Interestingly, when one reads the writings of Abraham Joshua Heschel, one of the most influential and enthusiastic proponents of interfaith engagement at the time that the Rav first voiced his opposition, we find an example of the equalization of dogma that the Rav so opposed. In his essay “No Religion is an Island,” Heschel noted that religions have profound disagreements, and each claim to be true. Yet he argued that truth is not exclusive, that “ultimate truth is not capable of being fully and adequately expressed in concepts and words,” and that God speaks to man “in a multiplicity of languages. One truth comes to expression in many ways of understanding.”

Orthodoxy rejects this approach. While Jews and Christians both agree on many religious issues, we disagree, and believe each other profoundly wrong, about others. Either Jesus is the son of God, or he is not. Religious relativism is not the answer to disagreement between faiths; yet relativism, and a blurring of religious distinctions, all too often result when two deeply believing faith communities engage each other in the public arena on theological issues.

Many, however, misunderstand the limits of the Rav’s prohibition.
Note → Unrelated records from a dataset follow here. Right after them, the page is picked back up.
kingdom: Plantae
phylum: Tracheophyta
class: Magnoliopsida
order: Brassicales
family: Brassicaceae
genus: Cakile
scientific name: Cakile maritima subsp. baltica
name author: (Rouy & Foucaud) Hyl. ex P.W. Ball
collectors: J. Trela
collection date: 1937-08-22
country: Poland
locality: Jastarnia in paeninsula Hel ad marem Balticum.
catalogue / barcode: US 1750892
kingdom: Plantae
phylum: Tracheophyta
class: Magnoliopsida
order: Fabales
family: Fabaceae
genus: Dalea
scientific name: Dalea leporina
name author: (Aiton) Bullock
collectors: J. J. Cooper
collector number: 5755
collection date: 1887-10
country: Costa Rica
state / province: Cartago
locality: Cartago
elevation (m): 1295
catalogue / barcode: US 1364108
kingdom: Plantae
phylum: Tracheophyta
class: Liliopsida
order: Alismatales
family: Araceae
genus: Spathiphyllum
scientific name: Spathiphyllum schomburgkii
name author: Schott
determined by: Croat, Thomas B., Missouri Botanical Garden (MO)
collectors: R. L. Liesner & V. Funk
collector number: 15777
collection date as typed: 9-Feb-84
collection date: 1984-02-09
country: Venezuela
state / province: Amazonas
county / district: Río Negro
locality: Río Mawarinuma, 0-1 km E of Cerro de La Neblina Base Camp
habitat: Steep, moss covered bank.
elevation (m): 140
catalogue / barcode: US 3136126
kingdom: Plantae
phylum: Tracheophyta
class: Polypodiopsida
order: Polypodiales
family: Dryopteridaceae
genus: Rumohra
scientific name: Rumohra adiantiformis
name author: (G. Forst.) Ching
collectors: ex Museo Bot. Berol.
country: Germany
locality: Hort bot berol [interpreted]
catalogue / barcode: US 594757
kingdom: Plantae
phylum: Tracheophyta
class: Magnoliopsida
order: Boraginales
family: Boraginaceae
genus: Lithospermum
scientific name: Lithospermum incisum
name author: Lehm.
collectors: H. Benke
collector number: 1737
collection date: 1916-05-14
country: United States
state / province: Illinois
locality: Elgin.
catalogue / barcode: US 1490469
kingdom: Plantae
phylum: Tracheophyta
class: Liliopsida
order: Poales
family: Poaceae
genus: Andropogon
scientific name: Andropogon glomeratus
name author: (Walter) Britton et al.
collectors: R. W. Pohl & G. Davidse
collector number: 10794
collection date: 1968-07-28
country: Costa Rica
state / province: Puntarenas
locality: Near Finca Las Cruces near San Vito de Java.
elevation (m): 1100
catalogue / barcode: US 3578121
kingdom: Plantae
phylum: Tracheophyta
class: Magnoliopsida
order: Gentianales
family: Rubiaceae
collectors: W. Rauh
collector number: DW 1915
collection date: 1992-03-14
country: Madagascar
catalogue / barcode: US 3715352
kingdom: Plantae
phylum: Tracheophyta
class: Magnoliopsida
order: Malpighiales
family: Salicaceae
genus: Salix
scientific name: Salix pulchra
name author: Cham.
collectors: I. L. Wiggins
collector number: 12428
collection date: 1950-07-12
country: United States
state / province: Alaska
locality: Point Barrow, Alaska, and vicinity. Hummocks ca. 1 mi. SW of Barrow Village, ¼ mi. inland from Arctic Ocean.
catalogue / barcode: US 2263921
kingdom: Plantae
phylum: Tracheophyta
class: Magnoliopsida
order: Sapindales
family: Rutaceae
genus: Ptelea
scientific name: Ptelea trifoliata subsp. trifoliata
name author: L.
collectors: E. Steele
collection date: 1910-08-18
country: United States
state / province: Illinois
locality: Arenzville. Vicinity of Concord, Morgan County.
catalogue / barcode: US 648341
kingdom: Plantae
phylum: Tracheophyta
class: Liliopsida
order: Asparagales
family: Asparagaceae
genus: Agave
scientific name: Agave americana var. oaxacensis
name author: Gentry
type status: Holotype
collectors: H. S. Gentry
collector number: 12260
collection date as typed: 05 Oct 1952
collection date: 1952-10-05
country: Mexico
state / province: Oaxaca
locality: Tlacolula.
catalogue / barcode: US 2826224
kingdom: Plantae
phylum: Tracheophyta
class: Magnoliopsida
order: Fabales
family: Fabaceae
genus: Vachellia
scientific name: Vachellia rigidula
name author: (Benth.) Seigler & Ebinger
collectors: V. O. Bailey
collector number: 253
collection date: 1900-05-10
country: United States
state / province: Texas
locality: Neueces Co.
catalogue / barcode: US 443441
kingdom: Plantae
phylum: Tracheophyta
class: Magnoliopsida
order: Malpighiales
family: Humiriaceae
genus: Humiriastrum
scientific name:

Some Jews believe that he forbade any engagement of other faiths, and all too many Christians assume that our reluctance to engage in theological dialogue indicates a disinterest on the part of Orthodoxy in the concerns of much of America’s population. For example, the influential Catholic Father Richard John Neuhaus recently fretted in the journal First Things that in contrast to those who refuse to engage the Christian community in dialogue, the authors of “Dabru Emet” seem willing to explore “a promising relationship to the majority religion and culture.”

Overlooked in the debate is that in issuing a set of guidelines to Orthodoxy’s Rabbinical Council of America, titled “On Interfaith Relationships,” the Rav did not ban all Orthodox interfaith engagements. When it came to causes that were not strictly theological in nature, the Rav insisted that there was much that Orthodoxy and Christianity could accomplish together. All human beings, he believed, are charged by the Almighty to enhance the physical and moral welfare of humanity. In seeking the moral betterment of man, specific religious beliefs of Jews and Christians serve to unite rather than divide us.

The Rav stressed that the two faiths can dialogue not only on such topics as “war and peace, poverty, freedom” but also on “the threat of secularism.” This interfaith engagement, he stressed, will be based on “our religious outlooks,” in which we express our feelings “in a peculiar language which quite often is incomprehensible to the secularist,” and in which we define “morality as an act of Imitatio Dei” — of imitation of the Almighty. While organizational dialogue on dogma was prohibited, The Rav insisted that Jews and Christians can, and should, dialogue on the distinctly religious morality that they share.

We live in an age in which the biblical-moral traditions that have guided us for centuries are increasingly being forgotten. Orthodoxy now shares certain moral commonalities with some Christians that it does not share with other Jewish denominations, such as certain views on abortion and homosexuality. While most Orthodox rabbis rightly refrained from signing “Dabru Emet,” we Orthodox ought to issue a statement of our own, one focusing not on theology, but on morality. It would let the Christian community know that we will work with them to preserve and protect, inter alia, the sanctity of life and of marriage in America, and that Orthodoxy is uniquely suited to join them in this endeavor.

While the Rav rightly feared religious relativism, and therefore forbade communal theological engagement, the effort to enhance the welfare of the world, as well as the battle to preserve the biblical-moral tradition in America, provide common cause for traditional Jewish and Christian believers. While our particular faiths divide us, it is also our faith — specifically, our adherence to traditional religious mores — that unites us and provides a foundation for dialogue in the future.

Meir Soloveichik is a resident scholar at The Jewish Center in Manhattan and a Beren Fellow at Yeshiva University.